(What to do): Only certain lines below are wanted: those starting at the line containing "Rewards Programs 2026" and ending at the line containing "transaction! We consistently advise our Gold", both included, each retyped exactly.

Extracted records
▬▬▬▬▬▬▬▬▬▬

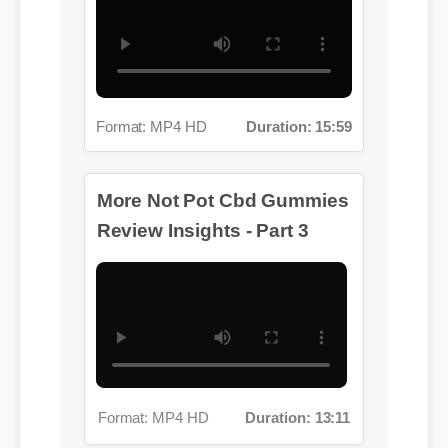
Format: MP4 HD
Duration: 15:59
More Not Pot Cbd Gummies
Review Insights - Part 3
Format: MP4 HD
Duration: 13:11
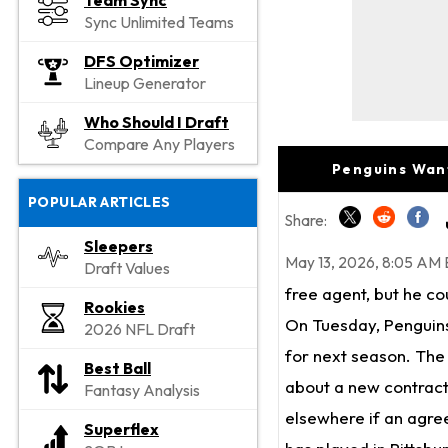
Team Sync
Sync Unlimited Teams
DFS Optimizer
Lineup Generator
Who Should I Draft
Compare Any Players
Penguins Wan
POPULAR ARTICLES
Share:
Sleepers
May 13, 2026, 8:05 AM 
Draft Values
free agent, but he co
Rookies
On Tuesday, Penguins
2026 NFL Draft
for next season. The
Best Ball
about a new contract.
Fantasy Analysis
elsewhere if an agree
Superflex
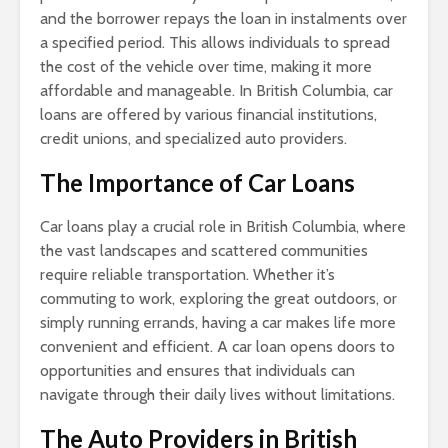
and the borrower repays the loan in instalments over
a specified period. This allows individuals to spread
the cost of the vehicle over time, making it more
affordable and manageable. In British Columbia, car
loans are offered by various financial institutions,
credit unions, and specialized auto providers.
The Importance of Car Loans
Car loans play a crucial role in British Columbia, where
the vast landscapes and scattered communities
require reliable transportation. Whether it’s
commuting to work, exploring the great outdoors, or
simply running errands, having a car makes life more
convenient and efficient. A car loan opens doors to
opportunities and ensures that individuals can
navigate through their daily lives without limitations.
The Auto Providers in British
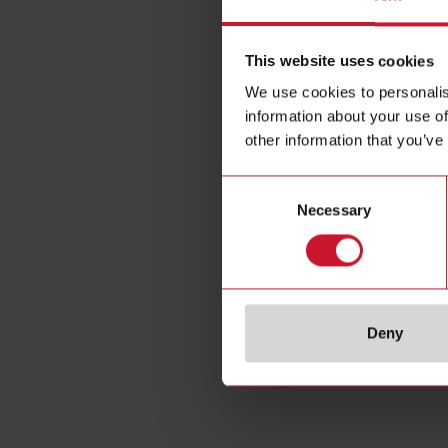
This website uses cookies
We use cookies to personalis
information about your use of
other information that you’ve
Consent
Necessary
Selection
Deny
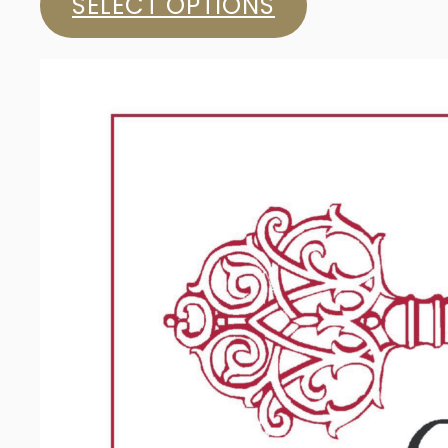
SELECT OPTIONS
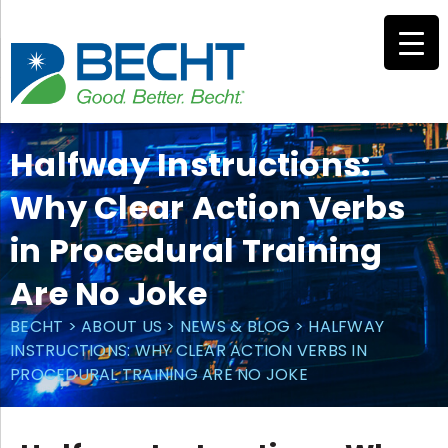
Skip
to
content
Halfway Instructions:
Why Clear Action Verbs
in Procedural Training
Are No Joke
BECHT
>
ABOUT US
>
NEWS & BLOG
>
HALFWAY
INSTRUCTIONS: WHY CLEAR ACTION VERBS IN
PROCEDURAL TRAINING ARE NO JOKE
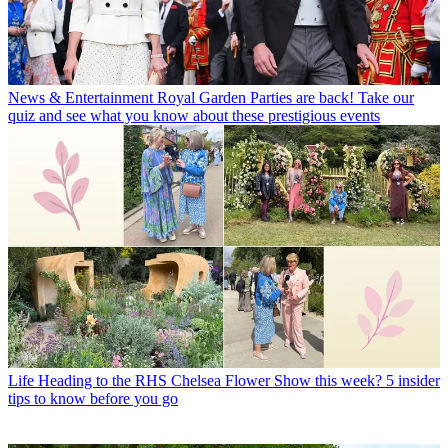
News & Entertainment
Royal Garden Parties are back! Take our
quiz and see what you know about these prestigious events
Life
Heading to the RHS Chelsea Flower Show this week? 5 insider
tips to know before you go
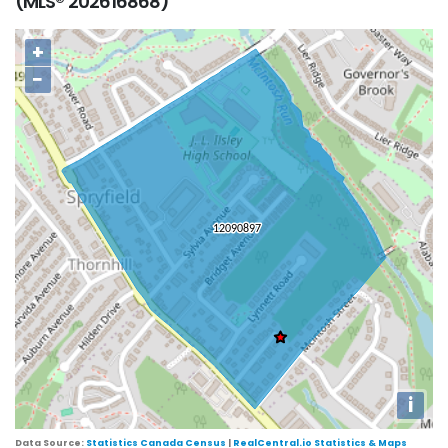
(MLS® 202616868)
+
−
i
Data Source:
Statistics Canada Census
|
RealCentral.io Statistics & Maps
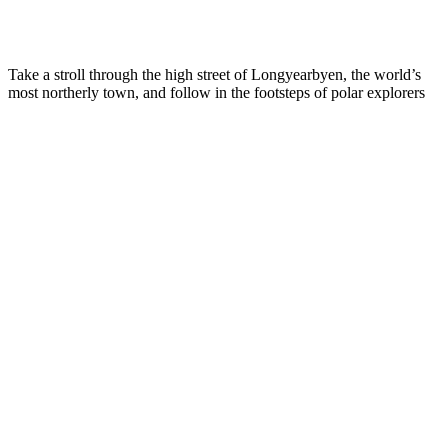
Take a stroll through the high street of Longyearbyen, the world’s
most northerly town, and follow in the footsteps of polar explorers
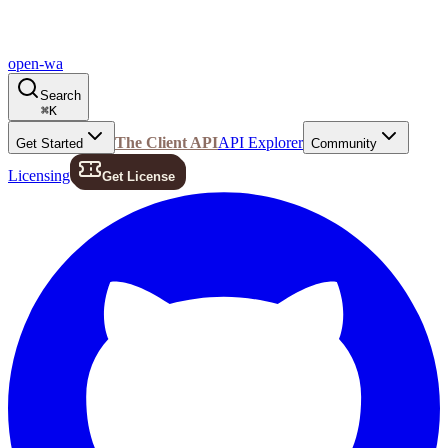
open-wa
Search
⌘
K
The Client API
API Explorer
Get Started
Community
Licensing
Get License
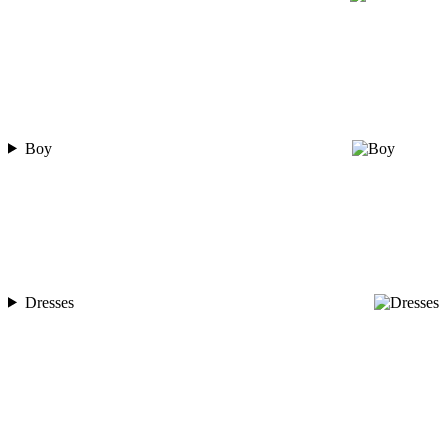
Boy
Dresses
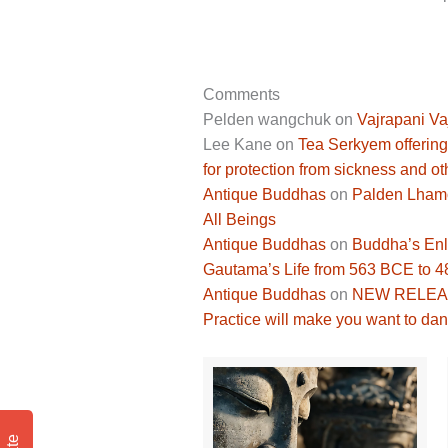
Comments
Pelden wangchuk
on
Vajrapani Va
Lee Kane
on
Tea Serkyem offering
for protection from sickness and ot
Antique Buddhas
on
Palden Lhamo 
All Beings
Antique Buddhas
on
Buddha’s Enli
Gautama’s Life from 563 BCE to 
Antique Buddhas
on
NEW RELEASE
Practice will make you want to dan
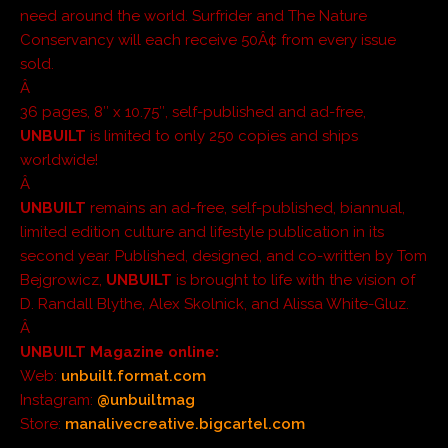
need around the world. Surfrider and The Nature
Conservancy will each receive 50Â¢ from every issue
sold.
Â
36 pages, 8″ x 10.75″, self-published and ad-free,
UNBUILT
is limited to only 250 copies and ships
worldwide!
Â
UNBUILT
remains an ad-free, self-published, biannual,
limited edition culture and lifestyle publication in its
second year. Published, designed, and co-written by Tom
Bejgrowicz,
UNBUILT
is brought to life with the vision of
D. Randall Blythe, Alex Skolnick, and Alissa White-Gluz.
Â
UNBUILT
Magazine online:
Web:
unbuilt.format.com
Instagram:
@unbuiltmag
Store:
manalivecreative.bigcartel.com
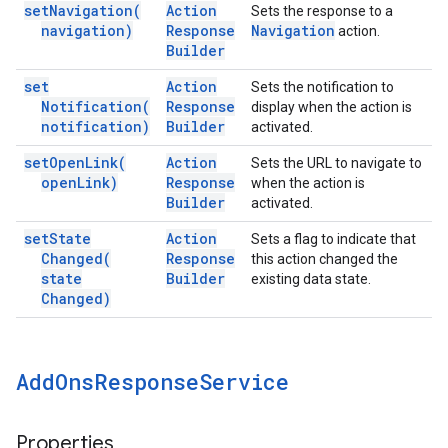
set
Navigation(
Action
Sets the response to a
navigation)
Response
Navigation
action.
Builder
set
Action
Sets the notification to
Notification(
Response
display when the action is
notification)
Builder
activated.
set
Open
Link(
Action
Sets the URL to navigate to
open
Link)
Response
when the action is
Builder
activated.
set
State
Action
Sets a flag to indicate that
Changed(
Response
this action changed the
state
Builder
existing data state.
Changed)
Add
Ons
Response
Service
Properties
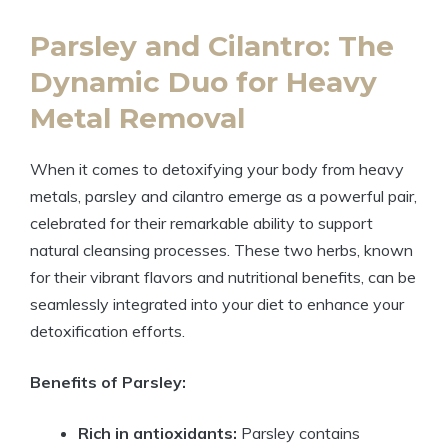
Parsley and Cilantro: The
Dynamic Duo for Heavy
Metal Removal
When it comes to detoxifying your body from heavy
metals, parsley and cilantro emerge as a powerful pair,
celebrated for their remarkable ability to support
natural cleansing processes. These two herbs, known
for their vibrant flavors and nutritional benefits, can be
seamlessly integrated into your diet to enhance your
detoxification efforts.
Benefits of Parsley:
Rich in antioxidants:
Parsley contains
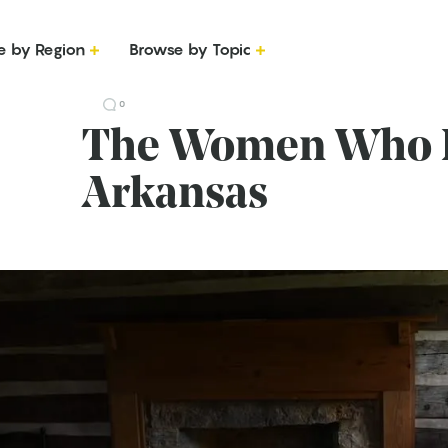
e by Region
Browse by Topic
0
The Women Who B
Arkansas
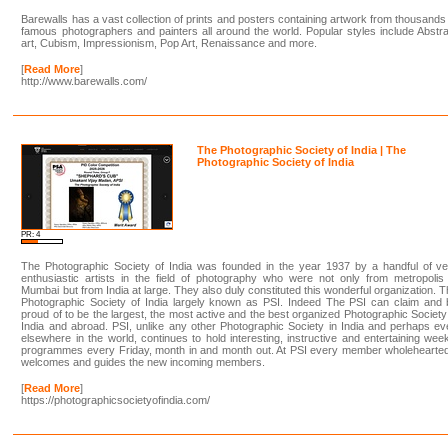
Barewalls has a vast collection of prints and posters containing artwork from thousands
famous photographers and painters all around the world. Popular styles include Abstr
art, Cubism, Impressionism, Pop Art, Renaissance and more.
[
Read More
]
http://www.barewalls.com/
The Photographic Society of India | The
Photographic Society of India
PR: 4
The Photographic Society of India was founded in the year 1937 by a handful of ve
enthusiastic artists in the field of photography who were not only from metropolis
Mumbai but from India at large. They also duly constituted this wonderful organization. 
Photographic Society of India largely known as PSI. Indeed The PSI can claim and 
proud of to be the largest, the most active and the best organized Photographic Society
India and abroad. PSI, unlike any other Photographic Society in India and perhaps e
elsewhere in the world, continues to hold interesting, instructive and entertaining wee
programmes every Friday, month in and month out. At PSI every member wholehearted
welcomes and guides the new incoming members.
[
Read More
]
https://photographicsocietyofindia.com/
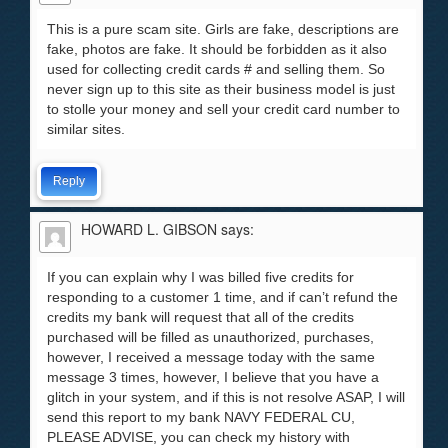
This is a pure scam site. Girls are fake, descriptions are
fake, photos are fake. It should be forbidden as it also
used for collecting credit cards # and selling them. So
never sign up to this site as their business model is just
to stolle your money and sell your credit card number to
similar sites.
Reply
HOWARD L. GIBSON
says:
If you can explain why I was billed five credits for
responding to a customer 1 time, and if can’t refund the
credits my bank will request that all of the credits
purchased will be filled as unauthorized, purchases,
however, I received a message today with the same
message 3 times, however, I believe that you have a
glitch in your system, and if this is not resolve ASAP, I will
send this report to my bank NAVY FEDERAL CU,
PLEASE ADVISE, you can check my history with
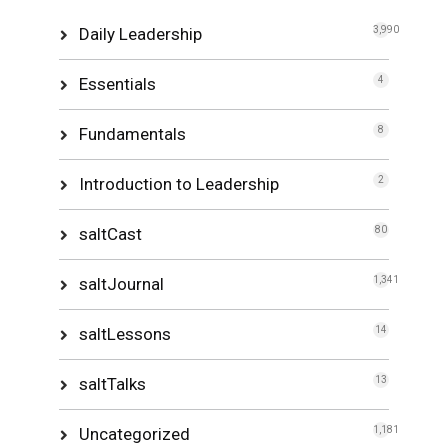
Daily Leadership
3,990
Essentials
4
Fundamentals
8
Introduction to Leadership
2
saltCast
80
saltJournal
1,341
saltLessons
14
saltTalks
13
Uncategorized
1,181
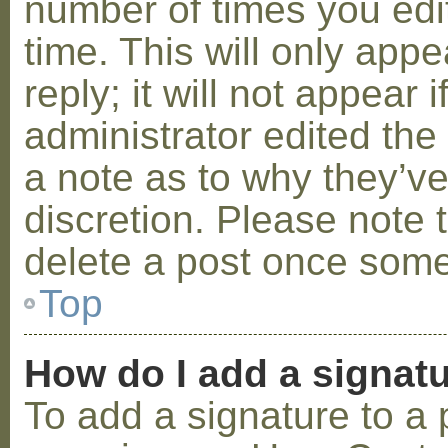
number of times you edit
time. This will only ap
reply; it will not appear 
administrator edited th
a note as to why they’ve
discretion. Please note 
delete a post once some
Top
How do I add a signat
To add a signature to a 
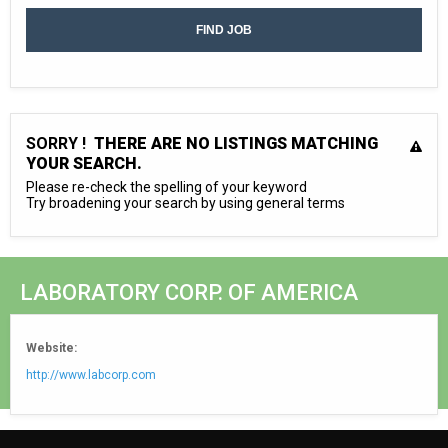
SORRY !
THERE ARE NO LISTINGS MATCHING
YOUR SEARCH.
Please re-check the spelling of your keyword
Try broadening your search by using general terms
LABORATORY CORP. OF AMERICA
Website:
http://www.labcorp.com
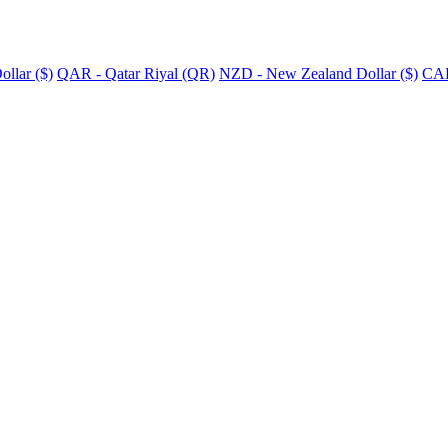
llar ($)
QAR - Qatar Riyal (QR)
NZD - New Zealand Dollar ($)
CAD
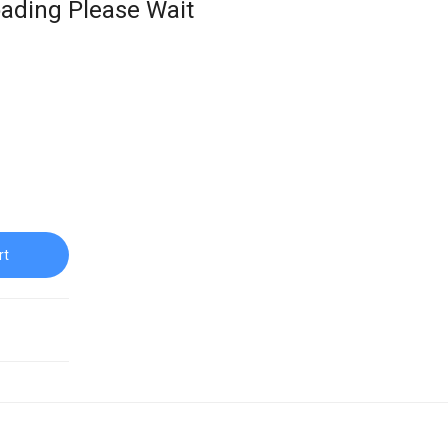
ading Please Wait
rt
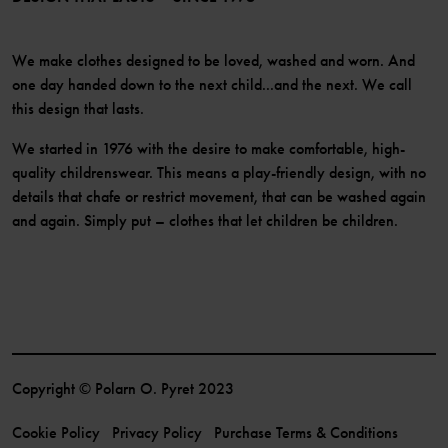
We make clothes designed to be loved, washed and worn. And
one day handed down to the next child...and the next. We call
this design that lasts.
We started in 1976 with the desire to make comfortable, high-
quality childrenswear. This means a play-friendly design, with no
details that chafe or restrict movement, that can be washed again
and again. Simply put – clothes that let children be children.
Copyright © Polarn O. Pyret 2023
Cookie Policy
Privacy Policy
Purchase Terms & Conditions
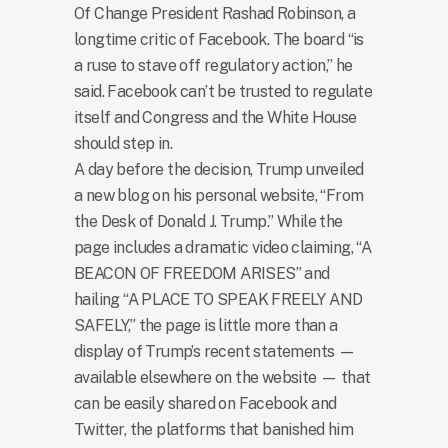
Of Change President Rashad Robinson, a
longtime critic of Facebook. The board “is
a ruse to stave off regulatory action,” he
said. Facebook can’t be trusted to regulate
itself and Congress and the White House
should step in.
A day before the decision, Trump unveiled
a new blog on his personal website, “From
the Desk of Donald J. Trump.” While the
page includes a dramatic video claiming, “A
BEACON OF FREEDOM ARISES” and
hailing “A PLACE TO SPEAK FREELY AND
SAFELY,” the page is little more than a
display of Trump’s recent statements —
available elsewhere on the website — that
can be easily shared on Facebook and
Twitter, the platforms that banished him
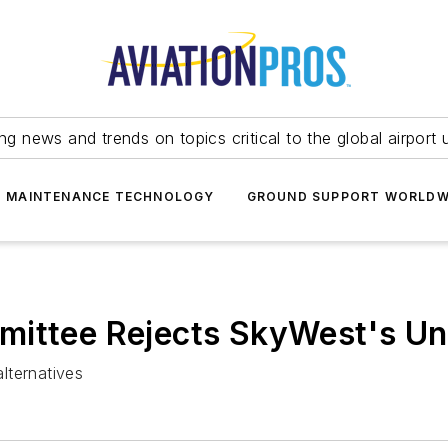
ing news and trends on topics critical to the global airport 
T MAINTENANCE TECHNOLOGY
GROUND SUPPORT WORLDW
ittee Rejects SkyWest's Uns
lternatives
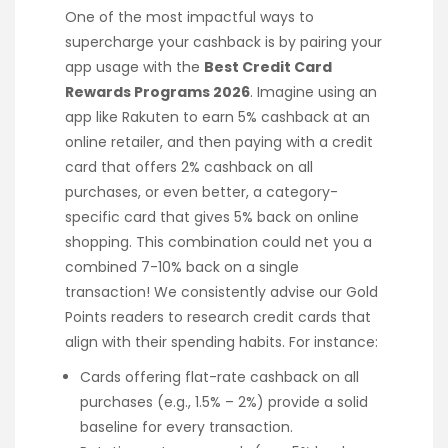
One of the most impactful ways to
supercharge your cashback is by pairing your
app usage with the
Best Credit Card
Rewards Programs 2026
. Imagine using an
app like Rakuten to earn 5% cashback at an
online retailer, and then paying with a credit
card that offers 2% cashback on all
purchases, or even better, a category-
specific card that gives 5% back on online
shopping. This combination could net you a
combined 7-10% back on a single
transaction! We consistently advise our Gold
Points readers to research credit cards that
align with their spending habits. For instance:
Cards offering flat-rate cashback on all
purchases (e.g., 1.5% – 2%) provide a solid
baseline for every transaction.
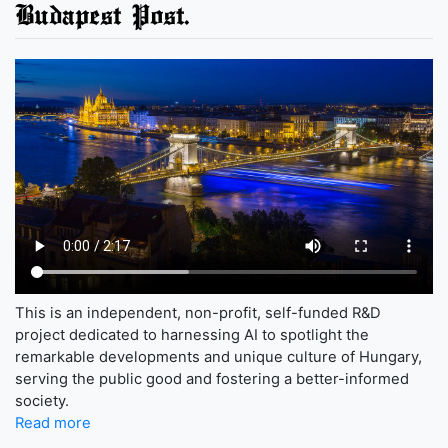
Budapest Post.
This is an independent, non-profit, self-funded R&D
project dedicated to harnessing AI to spotlight the
remarkable developments and unique culture of Hungary,
serving the public good and fostering a better-informed
society.
Read more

▬▬▬▬▬▬▬▬▬▬

(Exercise result):
Rewards Programs 2026
. Imagine using an
app like Rakuten to earn 5% cashback at an
online retailer, and then paying with a credit
card that offers 2% cashback on all
purchases, or even better, a category-
specific card that gives 5% back on online
shopping. This combination could net you a
combined 7-10% back on a single
transaction! We consistently advise our Gold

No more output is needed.